WHAT TO DO: Your task is to output the listing word for word, with pictures excluded.

##### THE DATA #####

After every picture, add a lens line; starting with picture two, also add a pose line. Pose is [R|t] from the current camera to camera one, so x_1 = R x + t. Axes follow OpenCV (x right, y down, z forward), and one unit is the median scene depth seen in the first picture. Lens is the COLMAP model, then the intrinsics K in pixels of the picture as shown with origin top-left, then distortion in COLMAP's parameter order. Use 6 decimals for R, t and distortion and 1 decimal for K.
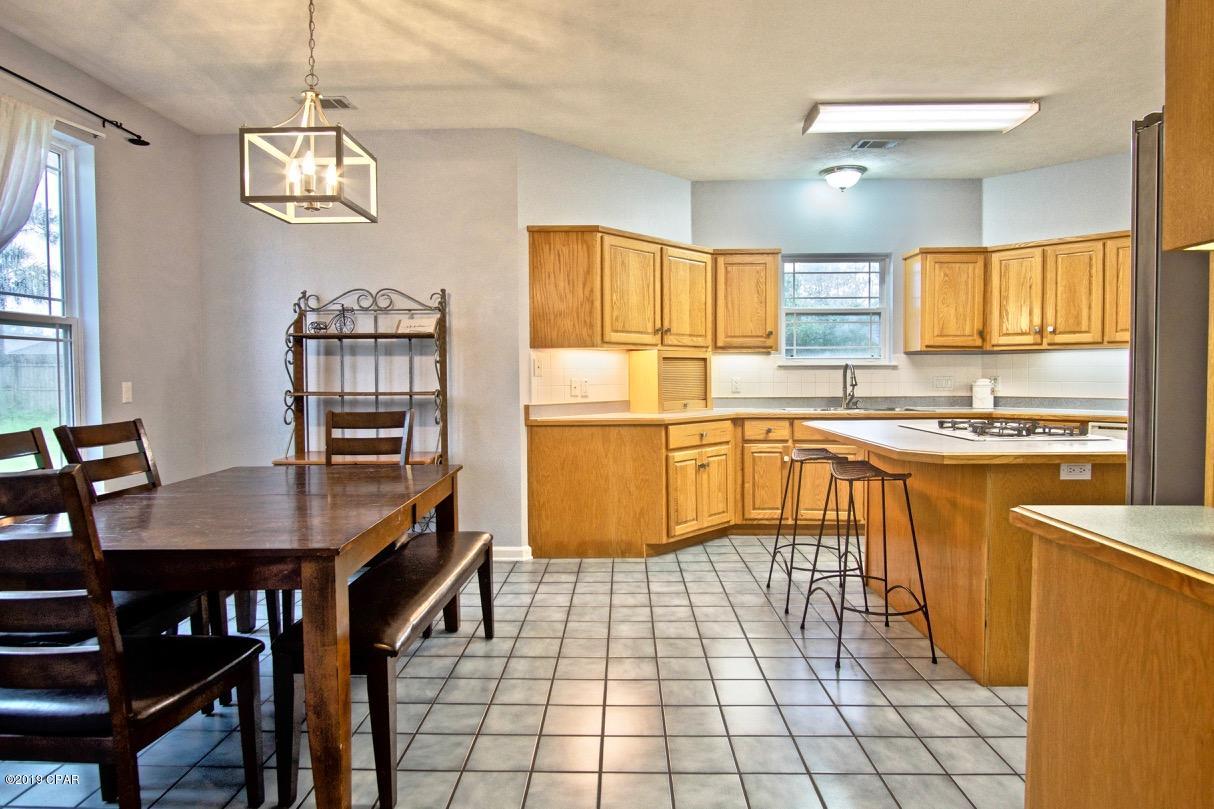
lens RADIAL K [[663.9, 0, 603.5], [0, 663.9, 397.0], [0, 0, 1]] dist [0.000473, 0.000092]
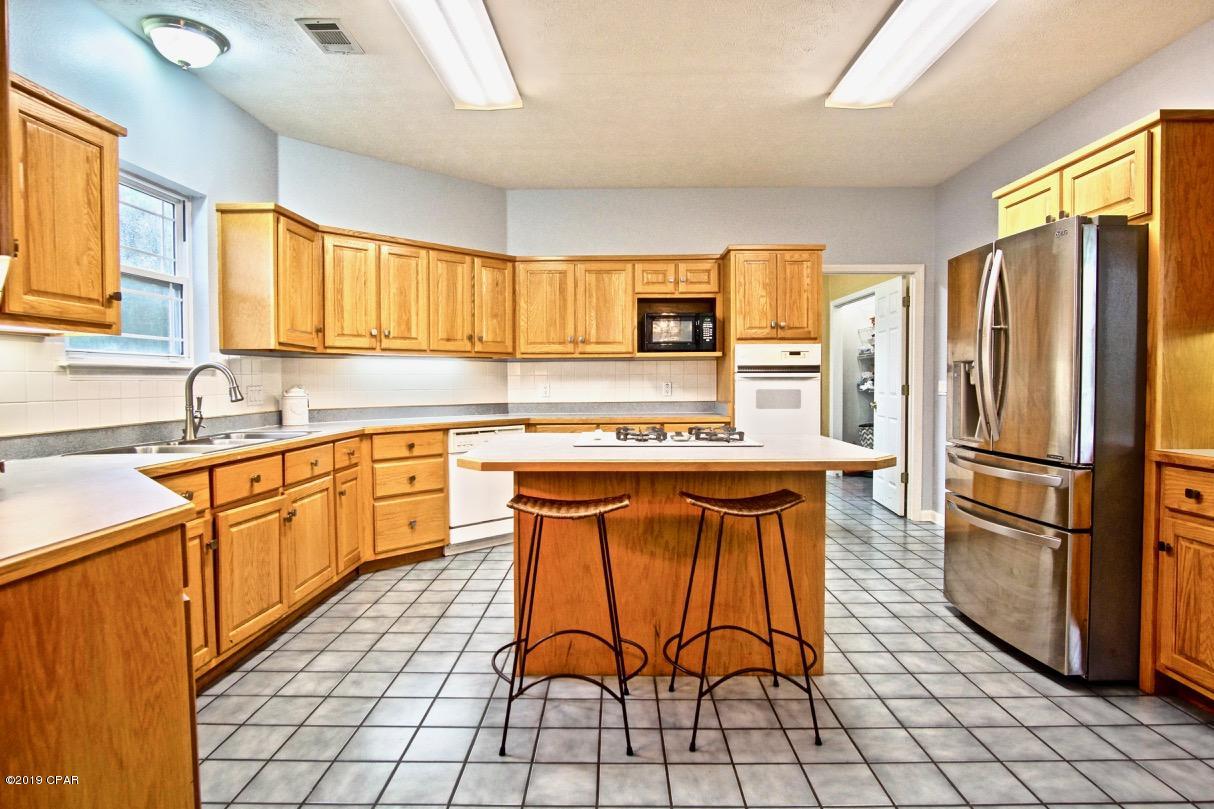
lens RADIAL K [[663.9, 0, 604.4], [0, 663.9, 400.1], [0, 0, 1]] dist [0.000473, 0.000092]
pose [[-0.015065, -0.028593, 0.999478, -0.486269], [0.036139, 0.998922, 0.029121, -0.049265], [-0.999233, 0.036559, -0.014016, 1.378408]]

#####

RESULT OF THIS TASK:
After every picture, add a lens line; starting with picture two, also add a pose line. Pose is [R|t] from the current camera to camera one, so x_1 = R x + t. Axes follow OpenCV (x right, y down, z forward), and one unit is the median scene depth seen in the first picture. Lens is the COLMAP model, then the intrinsics K in pixels of the picture as shown with origin top-left, then distortion in COLMAP's parameter order. Use 6 decimals for R, t and distortion and 1 decimal for K.
lens RADIAL K [[663.9, 0, 603.5], [0, 663.9, 397.0], [0, 0, 1]] dist [0.000473, 0.000092]
lens RADIAL K [[663.9, 0, 604.4], [0, 663.9, 400.1], [0, 0, 1]] dist [0.000473, 0.000092]
pose [[-0.015065, -0.028593, 0.999478, -0.486269], [0.036139, 0.998922, 0.029121, -0.049265], [-0.999233, 0.036559, -0.014016, 1.378408]]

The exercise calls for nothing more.